To begin with, Vihaan.ai takes only one of the four airlines under the Tata umbrella into consideration and a very valid question the industry is asking is what happens to the rest? At the outset and based on what has been publicly shared, Vihaan.ai seems “very general and makes some of the right noises” without any mention of the real challenges including a merger with Vistara. Says former Air India COO Gustav Baldauf : “There seems to be a vision and a plan for the Tata airline group with different business models and market considerations  but for the time it is not presented to the public. We hear or read about mergers and transformation plans but a complex system like this needs a good organisation setup to avoid overlapping in the business as well as in the organisation”.
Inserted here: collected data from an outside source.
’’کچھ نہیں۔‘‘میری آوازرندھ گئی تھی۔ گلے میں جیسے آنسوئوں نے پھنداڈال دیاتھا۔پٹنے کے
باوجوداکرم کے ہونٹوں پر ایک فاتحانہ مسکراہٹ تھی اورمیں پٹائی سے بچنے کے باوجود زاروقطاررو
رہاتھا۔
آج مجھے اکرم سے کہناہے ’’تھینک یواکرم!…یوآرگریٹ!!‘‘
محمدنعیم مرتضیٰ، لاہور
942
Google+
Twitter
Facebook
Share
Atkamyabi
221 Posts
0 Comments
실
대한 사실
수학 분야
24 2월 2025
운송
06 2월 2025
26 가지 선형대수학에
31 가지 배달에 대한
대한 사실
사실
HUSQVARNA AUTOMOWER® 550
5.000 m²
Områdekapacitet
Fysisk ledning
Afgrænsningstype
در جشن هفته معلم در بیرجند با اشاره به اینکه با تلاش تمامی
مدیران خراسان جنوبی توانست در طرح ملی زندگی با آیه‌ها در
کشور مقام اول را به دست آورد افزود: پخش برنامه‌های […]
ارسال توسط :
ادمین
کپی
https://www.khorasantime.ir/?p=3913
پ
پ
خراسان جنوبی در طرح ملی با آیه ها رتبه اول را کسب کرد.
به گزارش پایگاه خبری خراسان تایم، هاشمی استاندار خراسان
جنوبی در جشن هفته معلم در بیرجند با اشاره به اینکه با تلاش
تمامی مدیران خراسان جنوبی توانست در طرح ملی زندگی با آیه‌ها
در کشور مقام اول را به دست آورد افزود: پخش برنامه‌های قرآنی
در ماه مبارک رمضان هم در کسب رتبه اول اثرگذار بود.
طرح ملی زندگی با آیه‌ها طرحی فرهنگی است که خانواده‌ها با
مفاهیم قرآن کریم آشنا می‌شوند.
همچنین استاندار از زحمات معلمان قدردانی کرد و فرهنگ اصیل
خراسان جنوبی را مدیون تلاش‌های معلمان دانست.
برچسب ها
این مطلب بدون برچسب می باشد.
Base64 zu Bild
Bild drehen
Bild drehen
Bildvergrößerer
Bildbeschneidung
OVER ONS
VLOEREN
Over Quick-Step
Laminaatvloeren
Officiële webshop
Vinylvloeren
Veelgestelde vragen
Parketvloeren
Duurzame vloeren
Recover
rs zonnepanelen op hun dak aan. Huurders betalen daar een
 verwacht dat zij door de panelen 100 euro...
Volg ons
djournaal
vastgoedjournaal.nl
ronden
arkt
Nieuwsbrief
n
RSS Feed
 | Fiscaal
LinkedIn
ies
Some are less charitable about the transformation plan, dismissing it altogether. Shakti Lumba, former head of operation, IndiGo, found himself underwhelmed by the pillars of transformation set out in Vihaan.ai. “Pillar 1 is what every airline does and should desire, pillar 2 will only take shape once the fleet is refurbished, pillar 3 already has a conflict between what they want and what they are hiring and pillar 4 will depend on how the other pillars bear the load of the proposed mergers. It’s been one year but we are yet to see a comprehensive mission statement and plan,” says Lumba. Another former Jet top management team member also dismisses the mission statement. A few industry sources, however, express the view and hope that the Air India management was keeping the real cards of the transformation plan “close to their chest” and that it went beyond what was publicly available.

This brings one to an important feature that most transformation plans and strategies need to bear in mind. Any plan or proposal that begins at the top and filters down is in danger of falling through the cracks. “A bottom up approach in such turnarounds usually works better than a top down one” argues a former CMD of the airline, who has witnessed and recalls vividly the failure of such a plan attempted by the government of the day in his tenure. He says that during his tenure, he routinely found the management and the rank and file working against each other and that unless the junior most employee in the carrier is convinced of the turnaround plans and why it is critical to his and the company’s survival, he will work against it. This remains a worry for any new turnaround plan that begins at the top and hopes to filter down.

And last but not the least, in the last few months and more since October, Air India has been on an aggressive expansion spree and new route additions without any discernible improvement in service. It has added new destinations, enhanced frequencies and increased weekly international flights by 60 percent while offering a product that remains far below industry standard and expectations. From mid February, it resumed its non-stop flight service between Mumbai and New York. This, many argue, is more of a double edged sword as more and more passengers board the airline and find the services not up to the mark. Many fliers who are willing to pay for business and first class are outraged at what they finally experience on board. “Complaints multiply and many first time fliers are put off the airline since first impressions can often be the last”, says an aviation industry analyst. The question therefore is: does it make sense to first bring semblance to the service on offer before expanding the way it is.

Despite these red flags, the mood of the aviation industry professionals and stakeholders remains upbeat post the grand announcement. Whatever the legacy issues may be, the order is certainly a step in the right direction. Skeptics and naysayers too express hope that Air India will be the biggest and the best airline in the world in the not too distant future even as the onus fell sharply on Mumbai’s Bombay House. All eyes are squarely on it as expectations ride sky high.